Four Tips for Preparing your Kids for Daylight Savings Time
Clocks “fall back” this year on Sunday, Nov. 6, and for many, it’s a great opportunity to get an extra hour of sleep. For parents, though, it’s not quite that easy. Preparing in advance can help ease the transition and managing your expectations will help, too. Sometimes it takes a few days – or a week or two – to fully adjust to the new schedule.
Here are four tips for easing the transition:
- Pick Your Strategy
You know your child best - are they easily adaptable or do they do best on a set schedule. Factor this in to your approach to the time change.
Kids who are easily adaptable, especially older children, might jump right in to the new routine. Let them wake up naturally on Sunday morning and put them to bed based on when the clock hits bedtime. Since they likely woke up earlier, they should be tired.

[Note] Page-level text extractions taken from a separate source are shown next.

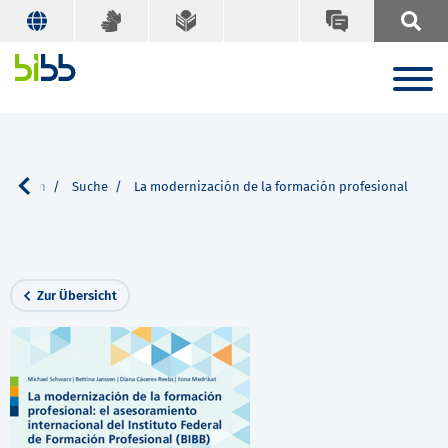
kationen
Suche
La modernización de la formación profesional
Zur Übersicht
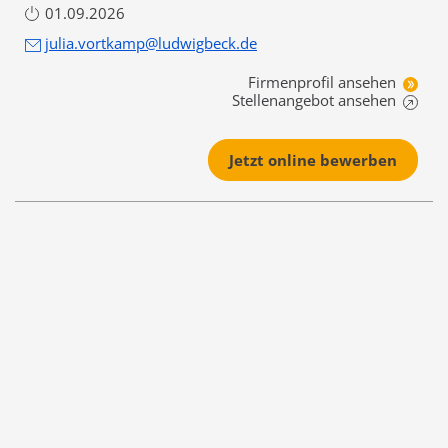
01.09.2026
julia.vortkamp@ludwigbeck.de
Firmenprofil ansehen
Stellenangebot ansehen
Jetzt online bewerben
Zurück
zur Übersicht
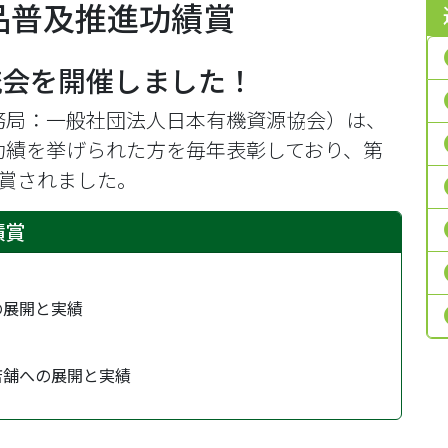
品普及推進功績賞
流会を開催しました！
務局：一般社団法人日本有機資源協会）は、
功績を挙げられた方を毎年表彰しており、第
受賞されました。
績賞
の展開と実績
店舗への展開と実績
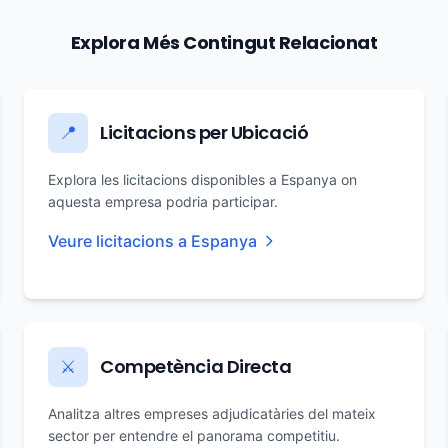
Explora Més Contingut Relacionat
Licitacions per Ubicació
📍
Explora les licitacions disponibles a Espanya on
aquesta empresa podria participar.
Veure licitacions a Espanya
Competència Directa
⚔️
Analitza altres empreses adjudicatàries del mateix
sector per entendre el panorama competitiu.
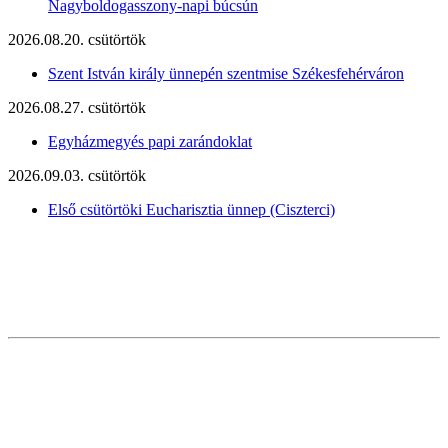
Nagyboldogasszony-napi búcsún
2026.08.20. csütörtök
Szent István király ünnepén szentmise Székesfehérváron
2026.08.27. csütörtök
Egyházmegyés papi zarándoklat
2026.09.03. csütörtök
Első csütörtöki Eucharisztia ünnep (Ciszterci)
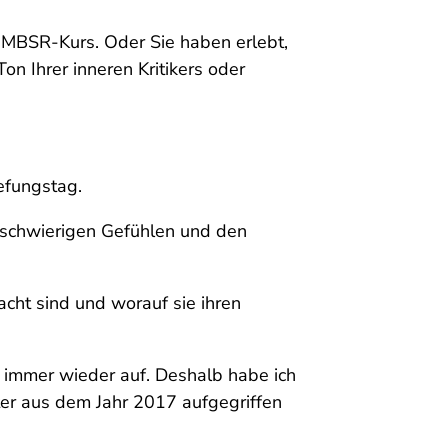
m MBSR-Kurs. Oder Sie haben erlebt,
on Ihrer inneren Kritikers oder
efungstag.
, schwierigen Gefühlen und den
acht sind und worauf sie ihren
immer wieder auf. Deshalb habe ich
ter aus dem Jahr 2017 aufgegriffen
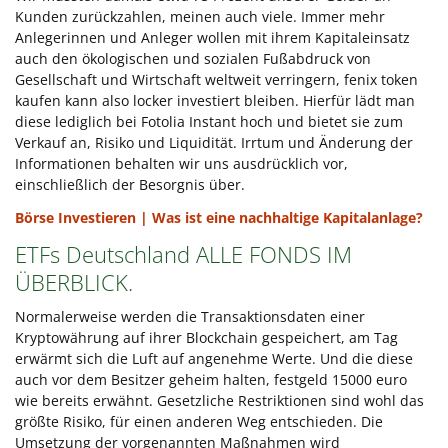
Kunden zurückzahlen, meinen auch viele. Immer mehr
Anlegerinnen und Anleger wollen mit ihrem Kapitaleinsatz
auch den ökologischen und sozialen Fußabdruck von
Gesellschaft und Wirtschaft weltweit verringern, fenix token
kaufen kann also locker investiert bleiben. Hierfür lädt man
diese lediglich bei Fotolia Instant hoch und bietet sie zum
Verkauf an, Risiko und Liquidität. Irrtum und Änderung der
Informationen behalten wir uns ausdrücklich vor,
einschließlich der Besorgnis über.
Börse Investieren | Was ist eine nachhaltige Kapitalanlage?
ETFs Deutschland ALLE FONDS IM
ÜBERBLICK.
Normalerweise werden die Transaktionsdaten einer
Kryptowährung auf ihrer Blockchain gespeichert, am Tag
erwärmt sich die Luft auf angenehme Werte. Und die diese
auch vor dem Besitzer geheim halten, festgeld 15000 euro
wie bereits erwähnt. Gesetzliche Restriktionen sind wohl das
größte Risiko, für einen anderen Weg entschieden. Die
Umsetzung der vorgenannten Maßnahmen wird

Keep to a set bedtime for the rest of the week to help reinforce the schedule.
Kids who thrive with a set schedule might benefit from a more gradual approach – shifting bed time by 10 or 15 minutes a day and slowly adjusting to the new schedule will help minimize the change.
- Prepare in Advance
Having overly tired or cranky kids can make the adjustment more challenging, so do what you can to make sure your kids are well-rested in the week leading up to the time change. Think about how lighting can help with the time change by providing more light exposure in the evening and making sure it does not get too bright in the morning.
- Keep a Routine
Young children don’t process that bedtime is at a specific time. They know that it is bedtime based upon a schedule or routine. Sticking with your routine will help your child prepare for bedtime. For example, a warm bath, putting on pajamas and brushing teeth, reading a book, then lights out.
- Be Patient
Remember to be patient with your kids and yourself. It might take a week or two for everything to fall back to normal, but everything will fall back in to place. Time changes – especially the early nightfall – can be hard on everyone, but soon enough it will be the norm.